Based on these observations and the extent of trade and traffic between São Paulo and northeastern Brazil, it seems that the arrival of R. indica to that region is imminent. Because the prevailing climatic conditions of low rainfall and high temperature are favorable for the development of the red palm mite (Nagesha-Chandra & Channabasavanna 1983; Taylor et al. 2012), introduction of the red palm mite to northeastern Brazil, which is the major regional producer of coconuts, is likely to significantly impact the coconut industry in the region (Navia et al. 2011; Gondim et al. 2012; Amaro & Morais 2013).

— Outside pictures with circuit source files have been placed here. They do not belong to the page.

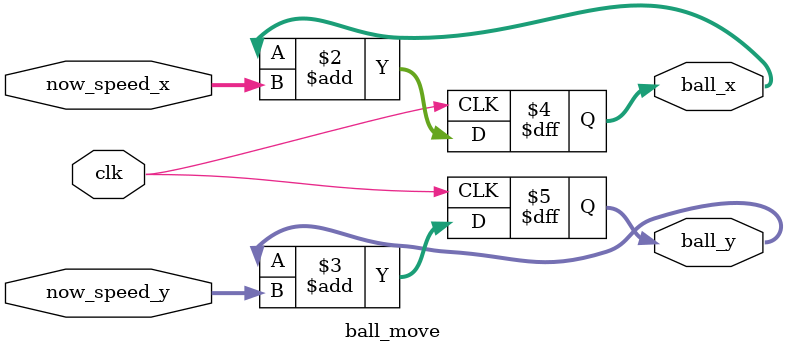
<source format=v>
module ball_move(
	input clk,
	input  [9:0] now_speed_x,
	input  [9:0] now_speed_y,
	output reg [9:0] ball_x,
	output reg [9:0] ball_y
);

	always @ (posedge clk) begin
		ball_x <= ball_x + now_speed_x;
		ball_y <= ball_y + now_speed_y;
	end

endmodule


</source>
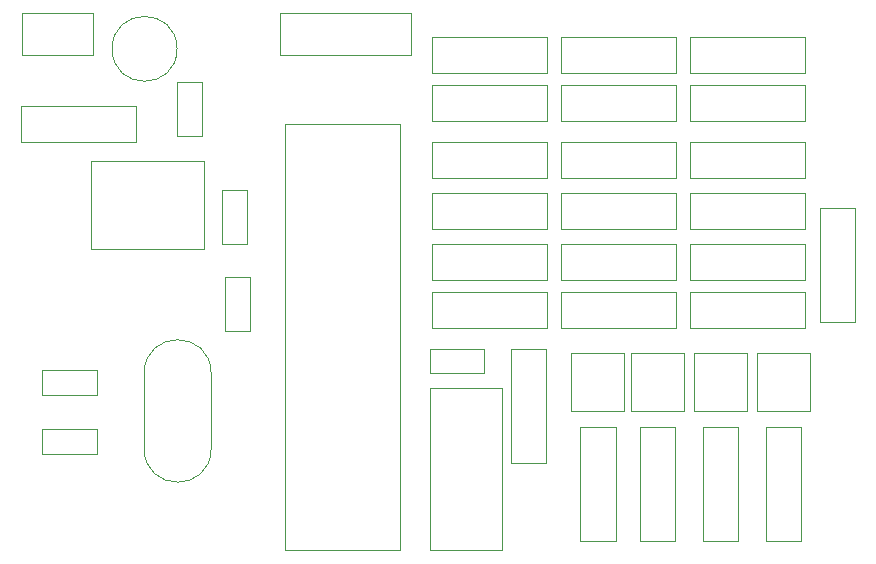
<source format=gbr>
%TF.GenerationSoftware,KiCad,Pcbnew,9.0.2+dfsg-1*%
%TF.CreationDate,2025-08-25T11:53:50+05:30*%
%TF.ProjectId,scopetester_v1,73636f70-6574-4657-9374-65725f76312e,rev?*%
%TF.SameCoordinates,Original*%
%TF.FileFunction,Other,User*%
%FSLAX46Y46*%
G04 Gerber Fmt 4.6, Leading zero omitted, Abs format (unit mm)*
G04 Created by KiCad (PCBNEW 9.0.2+dfsg-1) date 2025-08-25 11:53:50*
%MOMM*%
%LPD*%
G01*
G04 APERTURE LIST*
%ADD10C,0.050000*%
G04 APERTURE END LIST*
D10*
%TO.C,J3*%
X122436000Y-92210000D02*
X122436000Y-105910000D01*
X122436000Y-105910000D02*
X128526000Y-105910000D01*
X128526000Y-92210000D02*
X122436000Y-92210000D01*
X128526000Y-105910000D02*
X128526000Y-92210000D01*
%TO.C,U1*%
X110202000Y-69854000D02*
X119932000Y-69854000D01*
X119932000Y-105934000D01*
X110202000Y-105934000D01*
X110202000Y-69854000D01*
%TO.C,C6*%
X107222000Y-82770000D02*
X105122000Y-82770000D01*
X105122000Y-87370000D01*
X107222000Y-87370000D01*
X107222000Y-82770000D01*
%TO.C,JP1*%
X129310000Y-98586000D02*
X132310000Y-98586000D01*
X132310000Y-88866000D01*
X129310000Y-88866000D01*
X129310000Y-98586000D01*
%TO.C,R8*%
X122648000Y-75716000D02*
X132368000Y-75716000D01*
X132368000Y-78716000D01*
X122648000Y-78716000D01*
X122648000Y-75716000D01*
%TO.C,R5*%
X138200000Y-95470000D02*
X135200000Y-95470000D01*
X135200000Y-105190000D01*
X138200000Y-105190000D01*
X138200000Y-95470000D01*
%TO.C,D1*%
X144856000Y-89274000D02*
X144856000Y-94114000D01*
X144856000Y-94114000D02*
X149276000Y-94114000D01*
X149276000Y-89274000D02*
X144856000Y-89274000D01*
X149276000Y-94114000D02*
X149276000Y-89274000D01*
%TO.C,Y1*%
X98270000Y-90940000D02*
X98270000Y-97340000D01*
X103930000Y-90940000D02*
X103930000Y-97340000D01*
X98270000Y-90940000D02*
G75*
G02*
X103930000Y-90940000I2830000J0D01*
G01*
X103930000Y-97340000D02*
G75*
G02*
X98270000Y-97340000I-2830000J0D01*
G01*
%TO.C,R9*%
X122648000Y-80034000D02*
X132368000Y-80034000D01*
X132368000Y-83034000D01*
X122648000Y-83034000D01*
X122648000Y-80034000D01*
%TO.C,R23*%
X155472000Y-86648000D02*
X158472000Y-86648000D01*
X158472000Y-76928000D01*
X155472000Y-76928000D01*
X155472000Y-86648000D01*
%TO.C,R12*%
X133570000Y-66572000D02*
X143290000Y-66572000D01*
X143290000Y-69572000D01*
X133570000Y-69572000D01*
X133570000Y-66572000D01*
%TO.C,R21*%
X154212000Y-83034000D02*
X144492000Y-83034000D01*
X144492000Y-80034000D01*
X154212000Y-80034000D01*
X154212000Y-83034000D01*
%TO.C,R18*%
X154212000Y-69572000D02*
X144492000Y-69572000D01*
X144492000Y-66572000D01*
X154212000Y-66572000D01*
X154212000Y-69572000D01*
%TO.C,R3*%
X148566000Y-95470000D02*
X145566000Y-95470000D01*
X145566000Y-105190000D01*
X148566000Y-105190000D01*
X148566000Y-95470000D01*
%TO.C,R6*%
X122648000Y-66572000D02*
X132368000Y-66572000D01*
X132368000Y-69572000D01*
X122648000Y-69572000D01*
X122648000Y-66572000D01*
%TO.C,D3*%
X134442000Y-89274000D02*
X134442000Y-94114000D01*
X134442000Y-94114000D02*
X138862000Y-94114000D01*
X138862000Y-89274000D02*
X134442000Y-89274000D01*
X138862000Y-94114000D02*
X138862000Y-89274000D01*
%TO.C,R19*%
X154212000Y-74398000D02*
X144492000Y-74398000D01*
X144492000Y-71398000D01*
X154212000Y-71398000D01*
X154212000Y-74398000D01*
%TO.C,R16*%
X133570000Y-84098000D02*
X143290000Y-84098000D01*
X143290000Y-87098000D01*
X133570000Y-87098000D01*
X133570000Y-84098000D01*
%TO.C,R20*%
X154212000Y-78716000D02*
X144492000Y-78716000D01*
X144492000Y-75716000D01*
X154212000Y-75716000D01*
X154212000Y-78716000D01*
%TO.C,R7*%
X122648000Y-71398000D02*
X132368000Y-71398000D01*
X132368000Y-74398000D01*
X122648000Y-74398000D01*
X122648000Y-71398000D01*
%TO.C,R11*%
X133570000Y-62508000D02*
X143290000Y-62508000D01*
X143290000Y-65508000D01*
X133570000Y-65508000D01*
X133570000Y-62508000D01*
%TO.C,SW1*%
X93802000Y-72958000D02*
X94052000Y-72958000D01*
X93802000Y-73208000D02*
X93802000Y-72958000D01*
X93802000Y-80208000D02*
X93802000Y-73208000D01*
X93802000Y-80208000D02*
X93802000Y-80458000D01*
X93802000Y-80458000D02*
X94052000Y-80458000D01*
X94052000Y-72958000D02*
X103052000Y-72958000D01*
X103052000Y-72958000D02*
X103302000Y-72958000D01*
X103052000Y-80458000D02*
X94052000Y-80458000D01*
X103052000Y-80458000D02*
X103302000Y-80458000D01*
X103302000Y-72958000D02*
X103302000Y-73208000D01*
X103302000Y-73208000D02*
X103302000Y-80208000D01*
X103302000Y-80458000D02*
X103302000Y-80208000D01*
%TO.C,R14*%
X133570000Y-75716000D02*
X143290000Y-75716000D01*
X143290000Y-78716000D01*
X133570000Y-78716000D01*
X133570000Y-75716000D01*
%TO.C,C7*%
X127034000Y-90966000D02*
X122434000Y-90966000D01*
X122434000Y-88866000D01*
X127034000Y-88866000D01*
X127034000Y-90966000D01*
%TO.C,C1*%
X101058000Y-70900000D02*
X103158000Y-70900000D01*
X103158000Y-66300000D01*
X101058000Y-66300000D01*
X101058000Y-70900000D01*
%TO.C,R13*%
X133570000Y-71398000D02*
X143290000Y-71398000D01*
X143290000Y-74398000D01*
X133570000Y-74398000D01*
X133570000Y-71398000D01*
%TO.C,C2*%
X106968000Y-75444000D02*
X104868000Y-75444000D01*
X104868000Y-80044000D01*
X106968000Y-80044000D01*
X106968000Y-75444000D01*
%TO.C,R15*%
X133570000Y-80034000D02*
X143290000Y-80034000D01*
X143290000Y-83034000D01*
X133570000Y-83034000D01*
X133570000Y-80034000D01*
%TO.C,R24*%
X153900000Y-95470000D02*
X150900000Y-95470000D01*
X150900000Y-105190000D01*
X153900000Y-105190000D01*
X153900000Y-95470000D01*
%TO.C,R4*%
X143232000Y-95470000D02*
X140232000Y-95470000D01*
X140232000Y-105190000D01*
X143232000Y-105190000D01*
X143232000Y-95470000D01*
%TO.C,J2*%
X109736000Y-60460000D02*
X109736000Y-64000000D01*
X109736000Y-64000000D02*
X120896000Y-64000000D01*
X120896000Y-60460000D02*
X109736000Y-60460000D01*
X120896000Y-64000000D02*
X120896000Y-60460000D01*
%TO.C,R22*%
X144492000Y-84098000D02*
X154212000Y-84098000D01*
X154212000Y-87098000D01*
X144492000Y-87098000D01*
X144492000Y-84098000D01*
%TO.C,R2*%
X122648000Y-62508000D02*
X132368000Y-62508000D01*
X132368000Y-65508000D01*
X122648000Y-65508000D01*
X122648000Y-62508000D01*
%TO.C,R10*%
X122648000Y-84098000D02*
X132368000Y-84098000D01*
X132368000Y-87098000D01*
X122648000Y-87098000D01*
X122648000Y-84098000D01*
%TO.C,C5*%
X101048000Y-63480000D02*
G75*
G02*
X95548000Y-63480000I-2750000J0D01*
G01*
X95548000Y-63480000D02*
G75*
G02*
X101048000Y-63480000I2750000J0D01*
G01*
%TO.C,R1*%
X87850000Y-68350000D02*
X97570000Y-68350000D01*
X97570000Y-71350000D01*
X87850000Y-71350000D01*
X87850000Y-68350000D01*
%TO.C,C4*%
X89650000Y-90650000D02*
X94250000Y-90650000D01*
X94250000Y-92750000D01*
X89650000Y-92750000D01*
X89650000Y-90650000D01*
%TO.C,D4*%
X150190000Y-89274000D02*
X150190000Y-94114000D01*
X150190000Y-94114000D02*
X154610000Y-94114000D01*
X154610000Y-89274000D02*
X150190000Y-89274000D01*
X154610000Y-94114000D02*
X154610000Y-89274000D01*
%TO.C,C3*%
X89628000Y-95650000D02*
X94228000Y-95650000D01*
X94228000Y-97750000D01*
X89628000Y-97750000D01*
X89628000Y-95650000D01*
%TO.C,J1*%
X87882000Y-60460000D02*
X87882000Y-64000000D01*
X87882000Y-64000000D02*
X93972000Y-64000000D01*
X93972000Y-60460000D02*
X87882000Y-60460000D01*
X93972000Y-64000000D02*
X93972000Y-60460000D01*
%TO.C,R17*%
X154212000Y-65508000D02*
X144492000Y-65508000D01*
X144492000Y-62508000D01*
X154212000Y-62508000D01*
X154212000Y-65508000D01*
%TO.C,D2*%
X139522000Y-89274000D02*
X139522000Y-94114000D01*
X139522000Y-94114000D02*
X143942000Y-94114000D01*
X143942000Y-89274000D02*
X139522000Y-89274000D01*
X143942000Y-94114000D02*
X143942000Y-89274000D01*
%TD*%
M02*

</source>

Brazil is the 4th largest coconut producer, after Indonesia, the Philippines, and India (FAO 2013), and the 3 largest producing states in Brazil (Bahia, Ceará, and Sergipe) are located in the northeastern region (IBGE 2010). The arrival of R. indica to those states has the potential to cause heavy economic loss and social and cultural disturbance. Thus, efforts should be made to reduce the possibility of the spread of the red palm mite to those states.
We are extremely grateful to Coordenação de Aperfeiçoamento de Pessoal de Nível Superior (CAPES) and to Conselho Nacional de Desenvolvimento Científico e Tecnológico (CNPq) for the research fellowships to the authors.